Canada outlines proposed regulation of AI systems in companion paper to the Artificial Intelligence and Data Act
As discussed in an earlier article, Canada has introduced proposed legislation regulating artificial intelligence systems, the Artificial Intelligence and Data Act (AIDA), as part of Bill C-27. A recent companion paper outlines some of the government’s plans, including the consultation process that will lead to supporting regulations and, eventually, the legislation’s coming-into-force no sooner than 2025. This paper fills in some, but not all, of the gaps and uncertainty raised in the proposed AIDA, which is drafted to leave much of its details to be worked out later.
The companion paper states that the AIDA aims to set the foundation for responsible design, development and deployment of AI systems that impact Canadians’ lives, specifically in relation to ‘high-impact’ artificial intelligence systems. The types of systems that will be considered 'high impact' and the obligations imposed on their operators are to be detailed in not-yet-published regulations. According to the companion paper, factors to be considered when determining if an AI system is 'high impact' include risk of harm to health and safety, potential adverse impact on human rights, severity of potential harm, scale of use, harms that have already taken place, the extent to which opt-outs are available, potential impact on vulnerable people and the degree that risks are already regulated under other laws.

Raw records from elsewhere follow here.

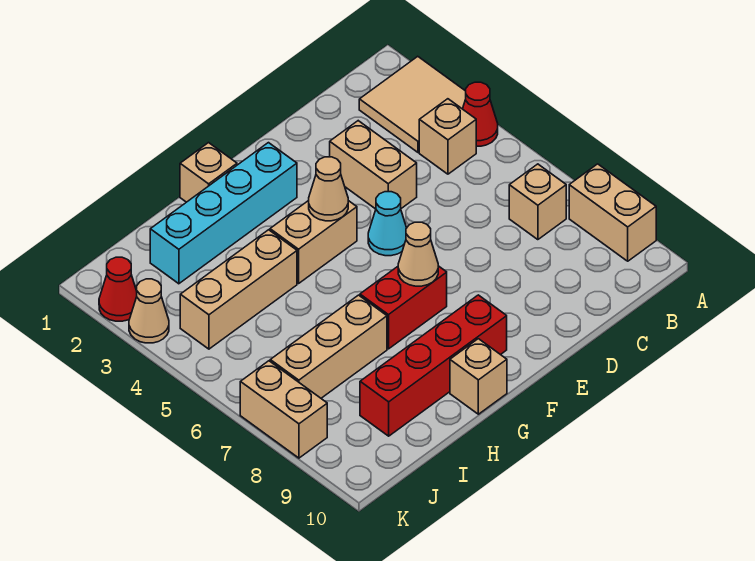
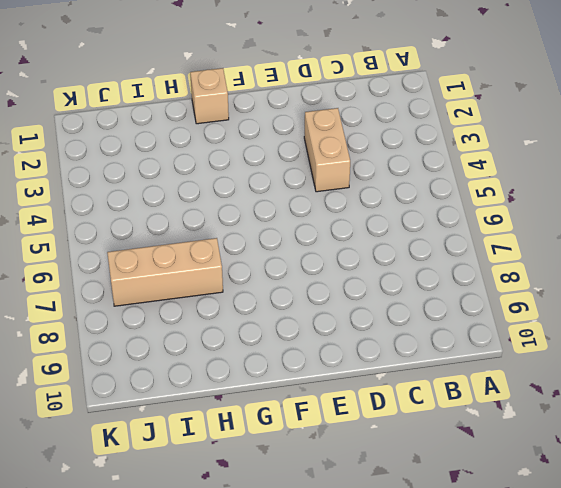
none -> tan 2x2 tile [359,56,466,152]
none -> red 1x1 cone [463,82,498,146]
none -> tan 1x2 brick [569,164,656,261]

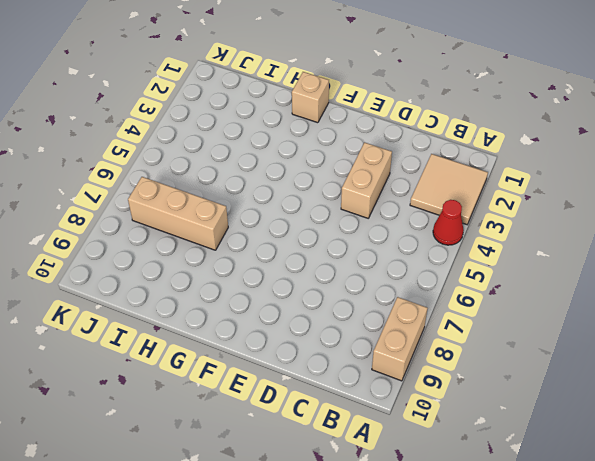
none -> tan 1x1 brick [419,99,476,174]
none -> tan 1x1 brick [509,164,566,240]
none -> cyan 1x1 cone [368,192,406,256]

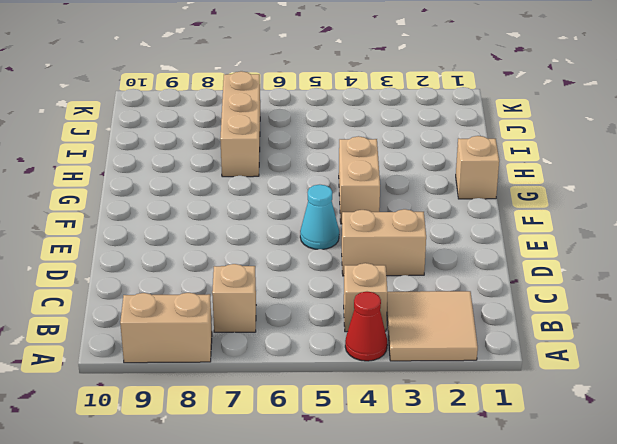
none -> cyan 1x4 brick [150,143,297,284]
none -> red 1x2 brick [360,266,447,349]
none -> red 1x4 brick [360,295,507,436]

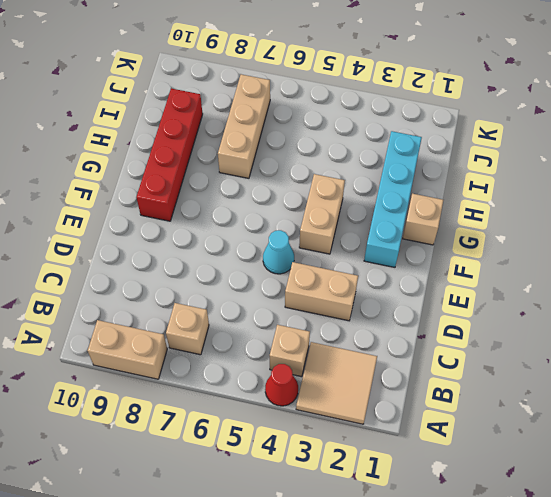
none -> red 1x2 brick [360,266,447,349]
none -> tan 1x1 brick [450,339,507,414]
none -> tan 1x3 brick [180,230,297,349]

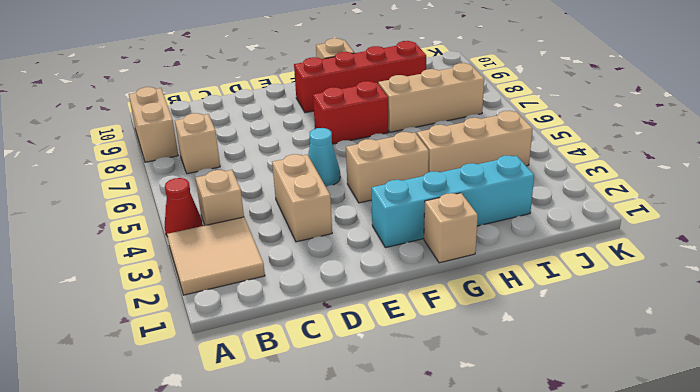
none -> red 1x1 cone [99,257,137,321]
none -> tan 1x1 cone [129,279,169,343]
none -> tan 1x2 brick [240,361,327,458]

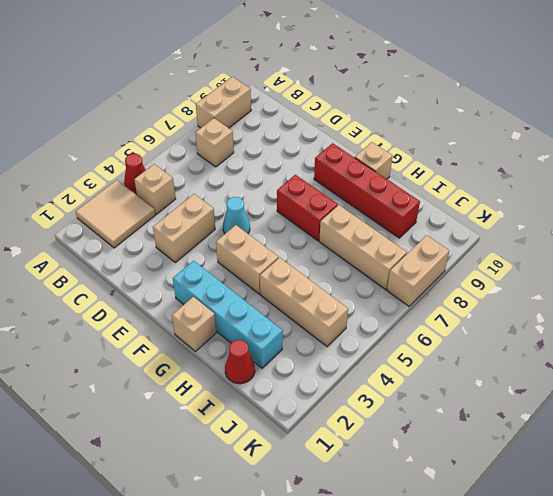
red 1x1 cone [225,340,255,384] -> red 1x1 cone moved to [99,257,137,321]
none -> tan 1x1 cone [129,279,169,343]
none -> tan 1x1 cone [309,157,348,221]
none -> tan 1x1 cone [398,222,438,286]

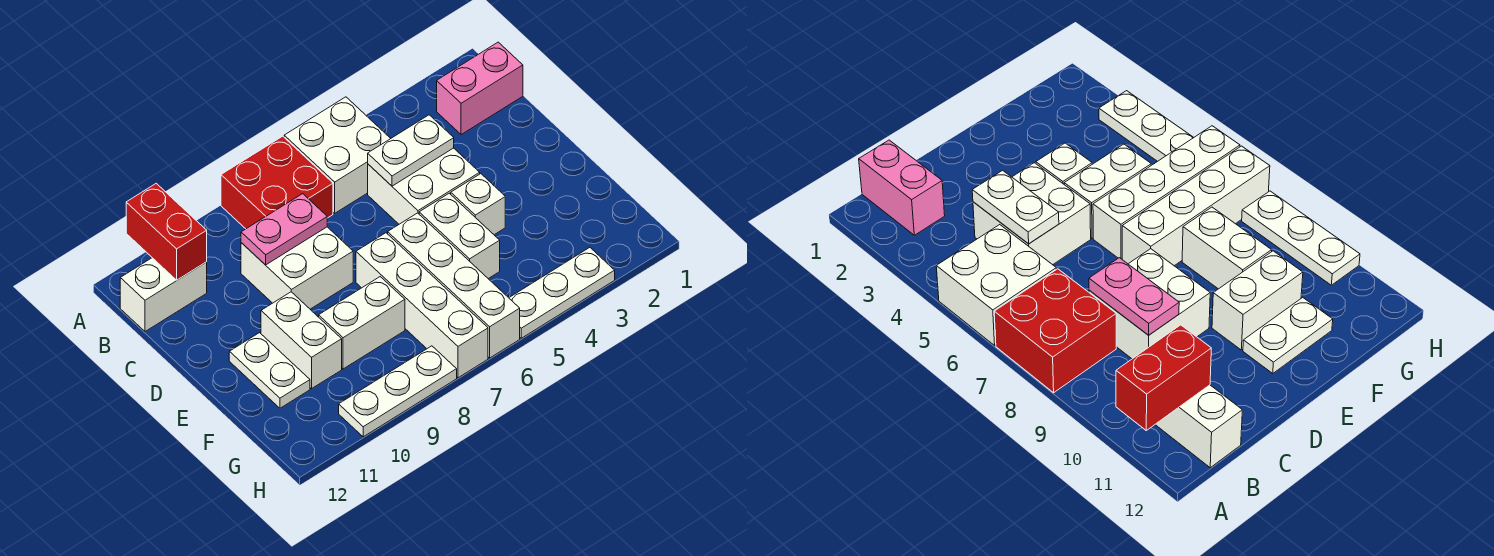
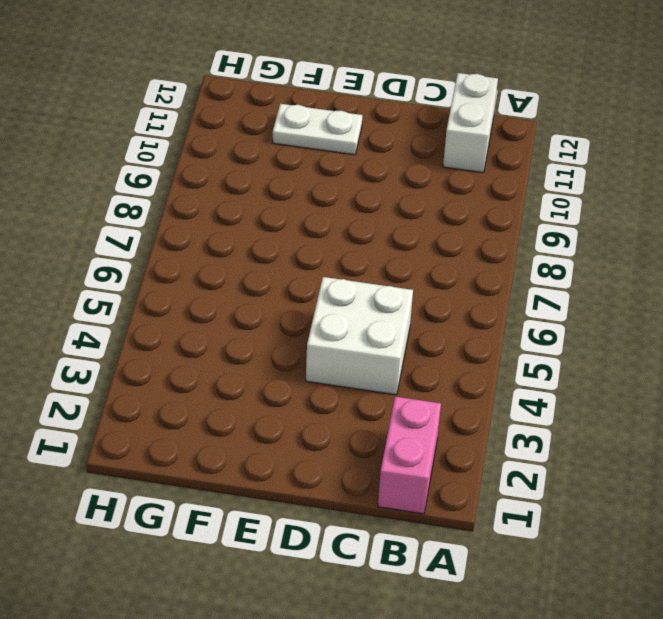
none -> white 2x2 brick [284,97,391,213]
none -> red 2x2 brick [221,136,333,229]
none -> white 2x2 brick [241,227,353,309]

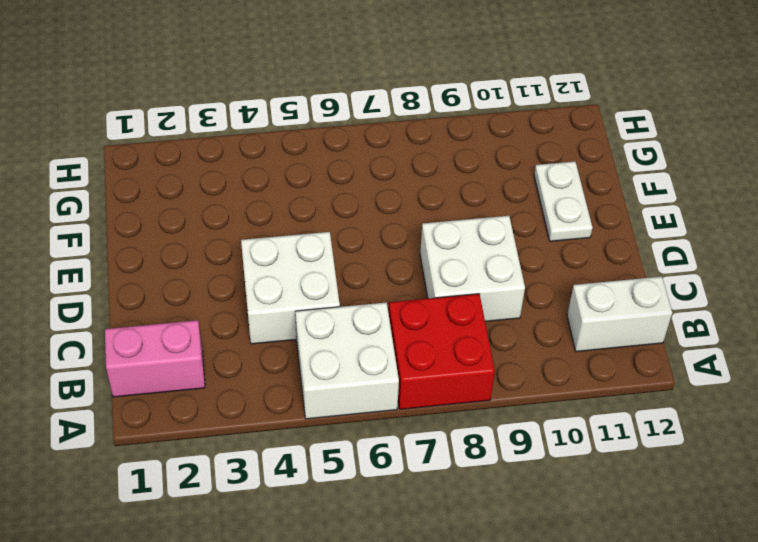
none -> white 1x1 brick [451,174,505,235]
none -> white 1x2 brick [419,193,500,279]
none -> white 1x4 brick [388,213,520,358]

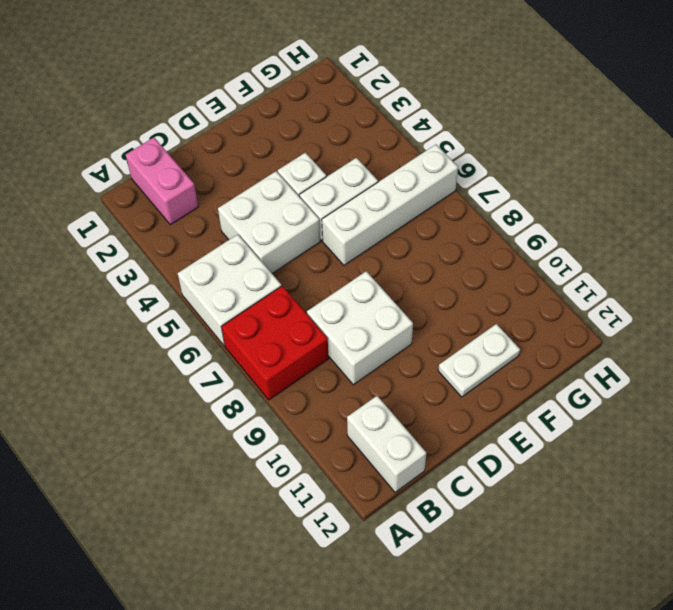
none -> white 1x4 brick [356,233,488,378]
none -> white 1x2 brick [261,292,342,389]
none -> white 1x2 brick [319,277,405,369]

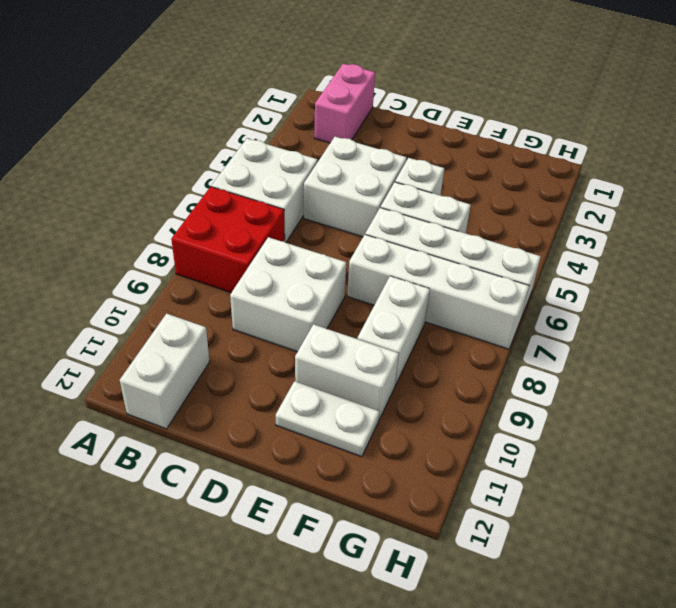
none -> white 1x3 plate [509,248,615,338]
none -> white 1x3 plate [339,346,457,437]
none -> red 1x2 brick [126,183,207,280]

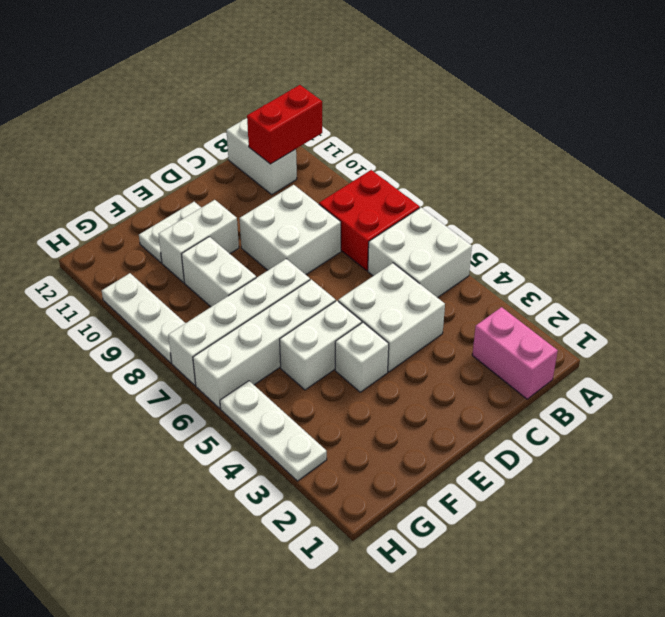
none -> white 1x2 plate [368,115,454,186]
none -> pink 1x2 plate [241,194,327,265]

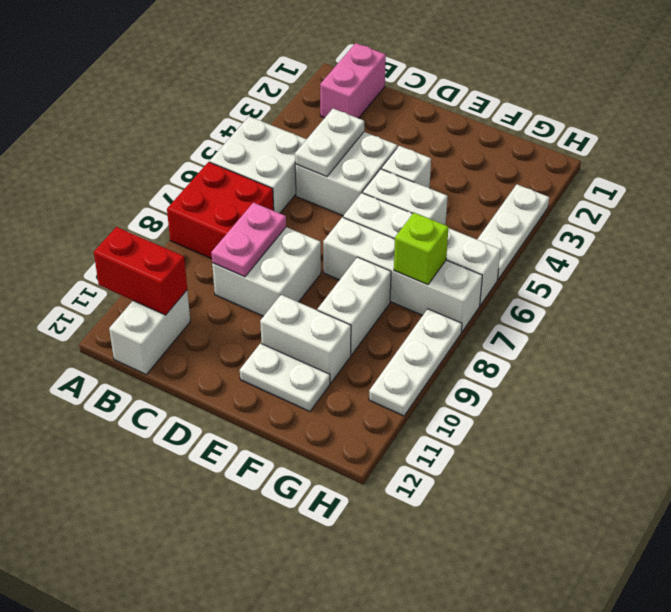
lime 1x1 brick [394,213,449,285] -> none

The companion paper highlights four types of artificial intelligence systems as being most likely to be regulated because of their potential impact:
- Screening systems impacting access to services or employment;
- Biometric systems used for identification and inference;
- Systems that can influence human behaviour at scale; and
- Systems critical to health and safety.
The companion paper highlights risks of harm to individuals and the potential for bias using such systems, including by artificial intelligence systems relying on improper factors when making decisions, such as by producing biased outputs resulting in adverse differential impact based on any of the prohibited grounds for discrimination recognized by the Canadian Human Rights Act, which may result from express reliance on such grounds but also reliance on factors that may correlate with prohibited grounds. The companion paper offered the following example:
… individual income often correlates with the prohibited grounds, such as race and gender, but income is also relevant to decisions or recommendations related to credit. The challenge, in this instance, is to ensure that a system does not use proxies for race or gender as indicators of creditworthiness. For example, if the system amplifies the underlying correlation or produces unfair results for specific individuals based on the prohibited grounds, this would not be considered justified.
The AIDA would impose significant identification, assessment, record keeping, mitigation and compliance obligations on the designers and operators of 'high impact' artificial intelligence systems. The companion paper outlines the principles of human oversight in the operation of the systems, transparency to the public on how the system is being used, and fairness/equity to identify, assess and mitigate the potential harms of high-impact systems, including discriminatory results. Safety, including from potential misuse, accountability and validity, is also a factor that could be considered in the assessment.
While the companion paper outlines that the regulatory impositions would be proportionate to the risk based on international standards, the details are not spelled out.
In terms of compliance, the companion paper suggestions that in the first years after the law comes into force, the focus would be on education and assisting businesses to become compliant. Enforcement through administrative monetary penalties (which we discussed in our earlier paper could be significant - including criminal penalties up to 25 million or 5 percent of global revenues), regulatory offences and criminal offences would come later.
The companion paper also recognizes that multiple parties are often involved in designing, developing, deploying and using AI systems. For example, it mentions that contributors to general purpose open source AI software would not be regulated—although entities which deploy "fully-functioning" high impact systems would be regulated. Similarly, entities that use a system developed by someone else would have to comply with the applicable requirements for managing that system, given the risks and limitations documented by the provider.
It is unclear where this would leave ‘general purpose’ artificial intelligence systems such as generative AI systems, but the companion paper states that the AIDA is designed to be flexible and adaptive as a framework after many consultations and, given the rapid pace of AI development that is being quickly adopted, it is not inconceivable that future iterations will more closely touch upon these systems. The companion paper does note that some AI systems generate or manipulate content, affect the expression of opinions or beliefs, involve personal or sensitive data, or interact with individuals. These activities could make those AI systems ‘high impact’ systems based on their intended uses (such as generation, content moderation or ranking) or for more nefarious uses like misinformation, deception or fraud.The consultations outlined by the companion paper will take several years, and the AIDA will therefore not come into force until 2025 at the earliest (and could take even longer). This seems like an incredibly long time given how quickly AI is being developed and used in many aspects of society. We will continue to monitor these consultations on proposed regulations closely, particularly on the definition of ‘high-impact’ systems, as well as the developments on regulation of artificial intelligence systems in other jurisdictions in this fast moving area of the law.